Я вспомнила эти рассказы, глядя на холеные руки Анастасии. Правда, ладошки ее были не мягкие, а, напротив, жестковатые. Однажды было такое: она шла между рядов в классе и дружелюбно похлопала меня по руке за хорошо написанное домашнее задание по арифметике. Загадочной была для меня Анастасия Ивановна. Я восхищалась ею, но не любила. Верку мы никогда не расспрашивали про сестру, неудобно же. Единственно, что мы говорили ей: «Ну и сестра у тебя, Верка, лютая!» А Верка в ответ только посмеивалась. Иногда лишь кричала очередному неудачнику, получившему двойку от безжалостной Анастасии: «А ты учись лучше!»
А сейчас вот Верке было стыдно. Но не Анастасии Ивановне. Она отпустила нас точно по звонку. И мы пошагали. На улице оказалось посветлей, чем виделось из класса, повеселей. И вообще, когда двигаешься, все иначе выглядит. А мы не просто двигались — шли домой. Как только там, дома, могли подумать, что мы останемся, послушаемся! Да одного вчерашнего вечера хватило, чтоб никакие волки, ни метели, ни морозы не могли меня остановить.
Ах, сердце билось радостно! Мороз был, день простоял яркий. Сейчас он угасал, но отблеск его еще держался в воздухе той особой прозрачностью, когда все предметы — ближние и дальние — видятся одинаково четко на фоне предвечернего, ставшего матовым снега и налитого белым, матовым же светом неба.
Какая-нибудь палка, торчащая над заснеженным коньком крыши в дальнем конце деревни, охапка соломы, засунутая в верхнее звено лестницы, приставленной к сеновалу, и все ступеньки этой лестницы, и ворона на голой толстой ветке дерева, стоящего уже за околицей, и прясла, окружившие три стога за последней избой, — все будто выписано тонким и точным пером.
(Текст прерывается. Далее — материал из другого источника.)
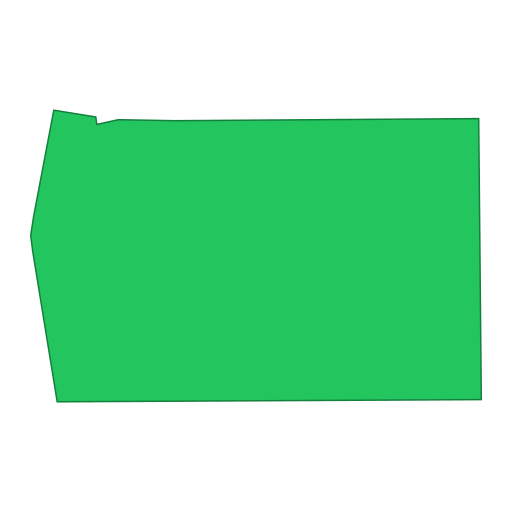 Riyadh, Nouakchott, Mauritania
{"feature_id": "47542326B18524078593640", "entity_name": "Riyadh", "entity_type": "district", "adm_level": 2, "iso_a3": "MRT", "parent_name": "Mauritania", "parent_adm1": "Nouakchott", "projection": "orthographic", "projection_center": [-15.955, 18.004], "detail": "fine", "context": "isolated", "style": "filled", "palette": "green", "viewbox_px": 512, "rotation_deg": 0, "n_neighbors": 0, "source": "geoboundaries", "source_scale": "gbopen_adm2", "svg_char_len": 268}
<svg xmlns="http://www.w3.org/2000/svg" viewBox="0 0 512 512"><path d="M53.8,110.2L33.7,216.0L30.7,235.5L32.7,251.3L57.2,401.8L481.3,399.6L478.7,118.6L175.4,120.7L118.3,119.7L96.8,124.4L95.8,117.0L53.8,110.2Z" fill="#22c55e" stroke="#15803d" stroke-width="1.5"/></svg>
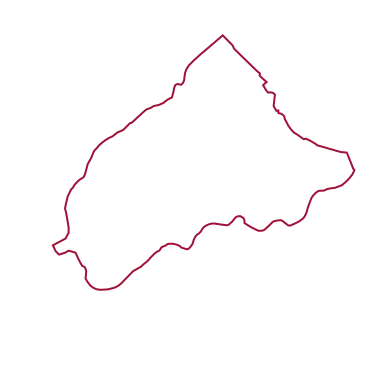 Al-Qardaha, Lattakia, Syria, rotated 317°
{"feature_id": "27442178B45607569668873", "entity_name": "Al-Qardaha", "entity_type": "district", "adm_level": 2, "iso_a3": "SYR", "parent_name": "Syria", "parent_adm1": "Lattakia", "projection": "equal_earth", "projection_center": [36.094, 35.442], "detail": "fine", "context": "isolated", "style": "outline", "palette": "rose", "viewbox_px": 384, "rotation_deg": 317, "n_neighbors": 0, "source": "geoboundaries", "source_scale": "gbopen_adm2", "svg_char_len": 3090}
<svg xmlns="http://www.w3.org/2000/svg" viewBox="0 0 384 384"><g transform="rotate(317 192 192)"><path d="M321.3,98.4L301.6,97.6L292.0,97.1L282.9,97.0L276.0,97.3L271.4,98.5L268.3,100.1L266.9,101.2L265.2,102.5L262.5,104.9L259.8,106.1L257.1,106.1L255.0,103.1L252.8,102.4L249.9,103.7L246.4,106.3L241.8,109.2L237.6,107.9L234.5,107.5L231.9,107.4L227.3,105.8L222.4,102.9L219.7,102.5L215.5,100.8L214.0,100.4L205.2,100.3L194.9,100.2L193.8,99.4L190.1,99.5L184.6,99.7L182.7,99.3L180.4,98.4L178.1,97.6L172.0,97.1L168.2,95.9L164.0,95.0L159.9,94.6L156.0,94.5L152.6,94.9L148.0,95.3L141.1,98.5L134.9,100.4L131.0,102.8L126.0,106.0L122.9,107.2L117.6,106.3L112.5,106.5L109.8,106.9L107.8,107.7L105.6,107.6L98.2,110.4L90.9,115.2L87.8,117.6L85.8,121.3L83.5,124.9L79.5,130.9L77.6,133.8L73.9,137.7L67.8,139.8L53.9,136.1L51.9,142.3L52.1,147.1L57.5,149.7L61.9,150.9L65.4,156.9L64.0,161.3L63.5,162.6L63.3,163.5L62.4,166.5L61.3,171.1L62.3,173.6L61.8,175.6L60.6,177.8L57.8,180.4L55.2,182.6L54.4,185.7L53.8,191.0L54.6,195.0L55.8,197.9L58.5,201.3L58.8,201.5L64.0,205.8L70.0,209.1L74.0,210.3L77.7,210.6L80.9,210.4L82.0,210.4L82.4,210.3L82.7,210.3L83.5,210.3L92.5,209.9L94.8,209.7L96.9,210.2L100.8,211.1L103.5,211.8L107.5,211.8L111.0,212.1L113.3,212.1L116.9,211.7L122.5,211.5L125.9,211.8L127.7,212.5L128.8,212.5L132.1,211.6L134.0,212.3L136.1,213.2L137.3,213.2L138.8,213.5L140.6,214.8L143.1,217.3L145.1,220.4L146.3,223.5L146.3,225.3L146.9,226.4L148.6,229.4L149.9,231.0L151.3,231.2L153.8,231.0L156.8,230.4L161.0,228.0L164.8,226.7L166.7,226.7L168.7,227.0L170.4,227.0L171.9,226.8L174.2,226.1L176.9,225.7L179.6,226.2L183.1,227.5L185.6,229.1L187.5,231.1L191.8,236.5L194.8,240.1L195.9,240.8L197.5,241.0L200.3,241.0L202.1,241.0L204.9,240.4L207.4,240.4L209.4,241.3L210.9,242.7L211.9,246.3L211.0,248.5L209.2,250.6L211.2,258.0L213.0,262.9L214.1,265.6L215.6,267.0L216.6,267.9L217.2,268.2L217.9,268.6L218.7,269.0L221.4,269.1L226.4,269.1L230.8,268.9L232.5,269.6L233.9,270.3L237.8,273.2L238.6,275.5L239.0,278.6L239.2,279.8L239.6,282.1L241.2,283.7L243.6,284.5L246.0,285.3L249.7,286.4L254.5,287.1L256.8,286.9L259.4,286.1L262.3,284.8L265.1,283.0L268.6,281.1L275.4,277.8L278.5,277.2L282.1,277.0L285.2,277.5L285.5,277.7L286.4,278.4L288.5,280.1L289.5,281.0L290.5,281.3L291.4,281.5L293.9,282.6L296.0,284.0L299.5,286.5L306.1,289.2L310.7,289.5L316.4,289.3L321.4,288.5L325.4,286.9L325.9,286.5L325.8,285.0L328.4,278.4L332.1,268.8L328.0,264.1L326.8,262.1L325.7,260.3L323.8,257.1L321.7,253.7L319.5,249.9L315.4,243.2L315.4,242.4L315.2,241.4L315.0,240.4L314.7,239.4L314.4,238.4L313.9,236.7L313.4,235.0L313.2,234.6L311.6,230.5L310.0,229.9L309.4,228.4L309.0,225.9L308.9,225.2L308.6,224.0L308.1,221.6L307.1,218.1L307.1,213.5L307.7,209.1L309.9,201.3L311.1,199.6L310.9,196.2L310.0,194.7L309.1,193.1L310.7,191.2L309.1,190.2L310.3,184.8L319.1,177.3L319.1,177.2L318.9,174.9L317.6,172.8L315.5,171.3L315.6,167.8L316.1,166.0L316.8,162.4L318.1,162.4L319.4,162.3L321.5,162.5L321.2,158.4L321.0,156.6L320.8,153.1L322.5,151.6L322.0,147.4L321.8,143.7L321.4,135.0L320.8,122.6L320.5,115.9L321.7,112.5L321.3,98.4Z" fill="none" stroke="#9f1239" stroke-width="2"/></g></svg>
А в охапке соломы можно даже сосчитать торчащие соломины.
И вот уже и три стога остались у нас за спиной. Ноздри при дыхании слегка слипались. Это признак, что мороз перевалил за двадцать градусов. Но, видать, перевалил немного, потому что скоро уже и дышалось нормально, и лицо согрелось и не чувствовало мороза. Казалось, что щек твоих касается не колючий воздух декабря, а мягкая ладошка апреля. Я скинула варежки, Степа и Энгельс развязали уши у своих шапок.